_TO-DO ITEM 1_.
In the news article on reactions to the Iranian president's Holocaust remarks, what set off the outrage from the United States and the European Union? Answer in one to three sentences.
_TO-DO ITEM 2_.
Carry on the news article about the outcry over the Iranian president's Holocaust comments, starting right after its last sentence.

_DOCUMENT EXCERPT_.
US, EU Outraged Over Iranian President's Holocaust Comments
The United States and European Union has expressed outrage and shock after Iranian President Mahmoud Ahmadinejad described the Holocaust as a "myth". The President ignited worldwide condemnation when he made the comments in a televised speech in which he also said that the state of Israel should be moved as far away as Alaska.
"I think all responsible leaders in the international community recognise how outrageous such comments are," White House spokesman Scott McClellan said.
In Europe, governments issued angry statements condemning the speech, which followed comments last week by Ahmadinejad doubting the Holocaust.
"The comments are wholly unacceptable and we condemn them unreservedly. They have no place in civilised political debate," Britain's Minister for Europe Douglas Alexander said, whose country currently holds the EU presidency. READ MORE
Mr Alexander, speaking in Strasbourg to the applause of European parliamentarians, says "the presidency has been unequivocal in its condemnation of the comments attributed to President Ahmadinejad of Iran".

_RECORDS_.
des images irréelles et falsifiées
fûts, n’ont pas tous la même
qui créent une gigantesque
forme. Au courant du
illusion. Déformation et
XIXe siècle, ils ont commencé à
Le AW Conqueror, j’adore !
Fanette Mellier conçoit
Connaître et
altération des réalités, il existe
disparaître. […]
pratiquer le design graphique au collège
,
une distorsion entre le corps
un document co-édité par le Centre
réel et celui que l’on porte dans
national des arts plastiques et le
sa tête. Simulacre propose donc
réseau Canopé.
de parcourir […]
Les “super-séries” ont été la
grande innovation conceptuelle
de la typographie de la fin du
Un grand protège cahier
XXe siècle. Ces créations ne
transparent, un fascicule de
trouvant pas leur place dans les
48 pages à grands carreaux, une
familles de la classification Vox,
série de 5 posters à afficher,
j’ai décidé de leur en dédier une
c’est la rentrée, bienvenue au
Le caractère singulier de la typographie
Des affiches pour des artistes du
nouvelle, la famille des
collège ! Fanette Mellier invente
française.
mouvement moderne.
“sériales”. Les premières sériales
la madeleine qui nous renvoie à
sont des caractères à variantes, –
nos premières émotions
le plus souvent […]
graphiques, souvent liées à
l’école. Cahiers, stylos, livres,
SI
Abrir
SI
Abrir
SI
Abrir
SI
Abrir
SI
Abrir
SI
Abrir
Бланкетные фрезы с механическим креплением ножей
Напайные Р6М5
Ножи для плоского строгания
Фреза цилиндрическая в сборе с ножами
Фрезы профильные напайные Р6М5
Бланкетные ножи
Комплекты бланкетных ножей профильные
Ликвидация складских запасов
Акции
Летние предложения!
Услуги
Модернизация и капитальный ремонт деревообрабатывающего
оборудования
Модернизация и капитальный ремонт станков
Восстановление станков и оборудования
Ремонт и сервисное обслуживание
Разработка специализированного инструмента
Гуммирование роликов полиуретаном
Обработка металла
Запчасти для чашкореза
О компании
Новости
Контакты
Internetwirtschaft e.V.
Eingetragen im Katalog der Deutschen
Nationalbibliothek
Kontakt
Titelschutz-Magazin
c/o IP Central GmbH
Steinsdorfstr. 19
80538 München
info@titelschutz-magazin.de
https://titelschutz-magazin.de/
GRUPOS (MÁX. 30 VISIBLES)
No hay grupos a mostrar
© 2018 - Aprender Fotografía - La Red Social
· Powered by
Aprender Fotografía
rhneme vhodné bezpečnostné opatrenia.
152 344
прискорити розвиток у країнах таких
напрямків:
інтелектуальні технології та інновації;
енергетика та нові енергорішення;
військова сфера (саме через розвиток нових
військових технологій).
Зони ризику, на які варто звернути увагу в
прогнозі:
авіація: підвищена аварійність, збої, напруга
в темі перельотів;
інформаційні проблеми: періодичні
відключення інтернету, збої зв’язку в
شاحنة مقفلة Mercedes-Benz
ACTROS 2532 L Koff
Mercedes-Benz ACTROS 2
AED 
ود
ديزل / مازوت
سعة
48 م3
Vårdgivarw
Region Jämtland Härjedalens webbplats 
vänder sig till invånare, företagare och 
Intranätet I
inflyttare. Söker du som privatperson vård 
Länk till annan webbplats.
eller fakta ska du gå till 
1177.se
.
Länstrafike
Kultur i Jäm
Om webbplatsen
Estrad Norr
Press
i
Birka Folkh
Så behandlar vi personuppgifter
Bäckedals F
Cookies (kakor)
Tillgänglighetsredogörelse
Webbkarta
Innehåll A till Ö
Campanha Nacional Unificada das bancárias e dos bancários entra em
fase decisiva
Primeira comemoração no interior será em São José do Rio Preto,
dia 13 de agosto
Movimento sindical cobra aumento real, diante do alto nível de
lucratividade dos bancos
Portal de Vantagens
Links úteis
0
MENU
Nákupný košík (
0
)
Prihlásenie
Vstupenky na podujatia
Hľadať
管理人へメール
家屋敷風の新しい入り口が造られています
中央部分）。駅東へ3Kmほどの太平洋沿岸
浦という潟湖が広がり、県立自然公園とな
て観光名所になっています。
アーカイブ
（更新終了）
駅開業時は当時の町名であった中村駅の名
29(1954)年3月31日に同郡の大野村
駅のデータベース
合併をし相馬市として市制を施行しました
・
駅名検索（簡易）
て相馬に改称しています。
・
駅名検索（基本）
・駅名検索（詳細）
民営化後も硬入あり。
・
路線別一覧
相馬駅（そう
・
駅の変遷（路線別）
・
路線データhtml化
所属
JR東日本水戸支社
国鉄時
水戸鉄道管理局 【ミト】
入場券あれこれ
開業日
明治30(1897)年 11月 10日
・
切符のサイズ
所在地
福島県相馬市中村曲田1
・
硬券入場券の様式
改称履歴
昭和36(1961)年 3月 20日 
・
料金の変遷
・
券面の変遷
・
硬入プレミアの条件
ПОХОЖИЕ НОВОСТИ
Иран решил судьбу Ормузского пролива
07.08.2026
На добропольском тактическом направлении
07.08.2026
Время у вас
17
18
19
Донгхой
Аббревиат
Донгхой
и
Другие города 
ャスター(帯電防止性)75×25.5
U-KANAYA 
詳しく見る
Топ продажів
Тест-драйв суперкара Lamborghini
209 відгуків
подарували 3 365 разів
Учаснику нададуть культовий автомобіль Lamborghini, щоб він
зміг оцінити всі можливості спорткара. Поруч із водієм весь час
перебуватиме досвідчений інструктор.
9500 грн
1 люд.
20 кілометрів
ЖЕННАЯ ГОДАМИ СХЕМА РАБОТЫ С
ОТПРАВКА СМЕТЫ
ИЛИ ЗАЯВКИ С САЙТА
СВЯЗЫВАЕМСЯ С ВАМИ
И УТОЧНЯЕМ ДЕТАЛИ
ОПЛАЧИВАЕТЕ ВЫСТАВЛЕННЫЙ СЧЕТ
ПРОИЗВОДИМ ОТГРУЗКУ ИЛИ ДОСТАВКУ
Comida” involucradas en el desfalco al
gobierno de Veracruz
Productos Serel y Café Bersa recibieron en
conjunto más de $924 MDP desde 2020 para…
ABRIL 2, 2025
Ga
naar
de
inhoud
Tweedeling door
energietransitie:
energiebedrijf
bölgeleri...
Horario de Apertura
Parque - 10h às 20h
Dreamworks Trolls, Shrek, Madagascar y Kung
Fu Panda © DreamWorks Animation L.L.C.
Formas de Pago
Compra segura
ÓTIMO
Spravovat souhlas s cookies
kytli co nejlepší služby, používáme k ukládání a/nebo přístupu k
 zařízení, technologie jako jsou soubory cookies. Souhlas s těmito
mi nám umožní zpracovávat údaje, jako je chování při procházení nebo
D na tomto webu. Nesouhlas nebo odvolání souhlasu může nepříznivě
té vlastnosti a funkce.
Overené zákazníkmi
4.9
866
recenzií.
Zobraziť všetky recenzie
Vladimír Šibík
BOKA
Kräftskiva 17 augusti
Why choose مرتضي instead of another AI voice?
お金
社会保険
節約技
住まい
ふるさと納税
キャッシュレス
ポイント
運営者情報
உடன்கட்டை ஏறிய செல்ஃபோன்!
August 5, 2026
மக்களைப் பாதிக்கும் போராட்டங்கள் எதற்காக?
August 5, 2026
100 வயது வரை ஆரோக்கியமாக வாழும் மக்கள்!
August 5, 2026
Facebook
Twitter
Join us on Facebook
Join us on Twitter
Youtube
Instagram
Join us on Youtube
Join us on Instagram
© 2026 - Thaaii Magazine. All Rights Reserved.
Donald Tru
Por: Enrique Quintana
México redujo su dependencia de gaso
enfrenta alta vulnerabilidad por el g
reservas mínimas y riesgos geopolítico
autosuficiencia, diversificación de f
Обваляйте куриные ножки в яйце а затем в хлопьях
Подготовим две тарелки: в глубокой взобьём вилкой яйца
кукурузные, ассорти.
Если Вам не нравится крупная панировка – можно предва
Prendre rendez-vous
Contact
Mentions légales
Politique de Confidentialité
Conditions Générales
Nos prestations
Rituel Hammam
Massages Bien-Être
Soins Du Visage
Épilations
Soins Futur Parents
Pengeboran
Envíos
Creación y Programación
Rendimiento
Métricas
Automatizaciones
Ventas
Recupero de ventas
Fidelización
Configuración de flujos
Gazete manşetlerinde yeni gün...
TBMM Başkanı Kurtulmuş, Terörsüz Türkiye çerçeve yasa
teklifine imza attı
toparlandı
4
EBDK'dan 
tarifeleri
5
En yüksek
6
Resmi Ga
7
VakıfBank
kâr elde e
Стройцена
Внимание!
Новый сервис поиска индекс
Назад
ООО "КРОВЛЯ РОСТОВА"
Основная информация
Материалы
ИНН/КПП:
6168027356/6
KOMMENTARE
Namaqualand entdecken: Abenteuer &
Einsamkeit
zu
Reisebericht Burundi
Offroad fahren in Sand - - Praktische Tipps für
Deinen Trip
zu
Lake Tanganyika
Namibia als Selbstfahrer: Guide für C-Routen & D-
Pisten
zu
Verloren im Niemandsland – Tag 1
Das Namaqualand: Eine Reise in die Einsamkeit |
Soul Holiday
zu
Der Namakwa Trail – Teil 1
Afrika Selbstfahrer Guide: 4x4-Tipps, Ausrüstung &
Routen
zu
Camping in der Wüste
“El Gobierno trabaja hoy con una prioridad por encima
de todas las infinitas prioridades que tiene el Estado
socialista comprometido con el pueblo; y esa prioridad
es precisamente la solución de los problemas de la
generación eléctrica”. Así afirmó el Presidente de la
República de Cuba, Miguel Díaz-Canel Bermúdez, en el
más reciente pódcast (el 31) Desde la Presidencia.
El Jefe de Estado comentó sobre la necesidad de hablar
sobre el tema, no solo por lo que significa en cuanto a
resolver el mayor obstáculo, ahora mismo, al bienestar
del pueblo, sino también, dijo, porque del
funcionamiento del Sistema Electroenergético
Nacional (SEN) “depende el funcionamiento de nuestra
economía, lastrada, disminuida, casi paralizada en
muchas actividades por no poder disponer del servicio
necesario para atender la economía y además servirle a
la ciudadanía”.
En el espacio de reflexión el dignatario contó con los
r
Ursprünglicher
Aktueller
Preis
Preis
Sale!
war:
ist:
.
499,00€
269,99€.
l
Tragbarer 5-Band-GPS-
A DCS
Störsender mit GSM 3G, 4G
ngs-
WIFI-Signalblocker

_EXERCISE ANSWER 1_.
Iranian President Mahmoud Ahmadinejad called the Holocaust a "myth" in a televised speech. In the same speech he said the state of Israel should be moved as far away as Alaska, and this drew condemnation around the world.

_EXERCISE ANSWER 2_.
With Germany, France and Britain tentatively due to hold talks with Iran over its disputed nuclear program, US and European officials said Mr Ahmadinejad's words reinforced suspicions about Tehran's nuclear ambitions.
"His comments and statements only underscore why it is so important that the international community continue to work together to keep Iran from developing nuclear weapons," Mr McClellan said.
German Foreign Minister Frank-Walter Steinmeier says the Iranian President's remarks were "shocking and totally unacceptable".
Mr Steinmeier said that in the absence of the Iranian ambassador, the government on Monday had called in Iran's charge d'affaires in Germany to signal its disapproval of the President's previous outburst.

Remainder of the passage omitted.